The Bridge

3 Alternatives to New Year's Resolutions

Written by Cate Tolnai | Dec 21, 2025 11:59:59 AM
THE BRIDGE ISSUE 25 - DECEMBER 21, 2025

This time of year, many of us feel the pull to start fresh -- to do better, try harder, and set resolutions that promise a brighter, more balanced version of ourselves. 

But what if this season wasn’t about reinventing who we are, but instead about reimagining how we show up in our classrooms, our communities, and our lives as educators?Resolutions can feel heavy, tied to the weight of what didn’t work before.

This year, let’s shift the focus forward toward curiosity, creativity, and the possibilities within reach. Instead of “fixing” something, let’s explore small, intentional ways to grow and thrive.

Here are three energizing alternatives to the traditional resolution, each one designed to help you reflect, experiment, and empower yourself and your students in the new year ahead.

 

Design a Classroom Experiment

Replace pressure with play. Instead of resolving to “differentiate more” or “engage students better,” pick one small element of your teaching to experiment with.

Maybe it’s using new reflection prompts, trying flexible seating, or shifting how you start the day.

Treat it like a design challenge, something you and your students can test, tweak, and talk about together.

Ask yourself: What might happen if I tried this for two weeks?

Keep it short, simple, and fun. The goal isn’t perfection. It’s curiosity in action.

 

Choose a Guiding Word or Phrase

A single word can serve as a powerful compass. Think of connection, joy, flow, focus, or grace.

Choose a word that captures what you want to bring into your professional and personal spaces this year.

Write it somewhere visible: your planner, classroom wall, email signature.

Then, let it remind you to stay centered and intentional.
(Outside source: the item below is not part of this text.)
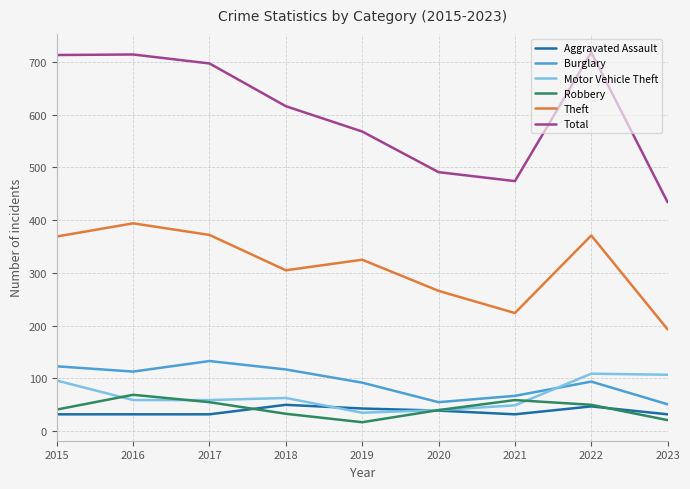

What is the highest value of the Robbery series?

69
Better yet, invite your students or colleagues to do the same.

You’ll be amazed by the conversations and insights that grow from one small word shared aloud.

 

Start a Collective Commitment

Resolutions can be isolating, but commitments, especially shared ones, build belonging.

Think about one thing your class, grade level team, or staff community could commit to together.

  • A gratitude wall.
  • A five-minute daily calm check-in.
  • A kindness chain.
  • A “tech-free Tuesday” lunch.

When the commitment is collective, accountability feels lighter, and the results more joyful.

You’ll model what growth looks like in a community, not just in isolation.

As the calendar turns, let’s resist the urge to measure our worth by what we accomplish or change. Instead, let’s measure it by how we stay curious, connected, and courageous in the work we already love.

Choose one of these alternatives this week --  just one -- and give it a try. Invite your students, your team, or even your family to join you.

Because transformation doesn’t happen in a single resolution.

It happens in the small, intentional steps we take together.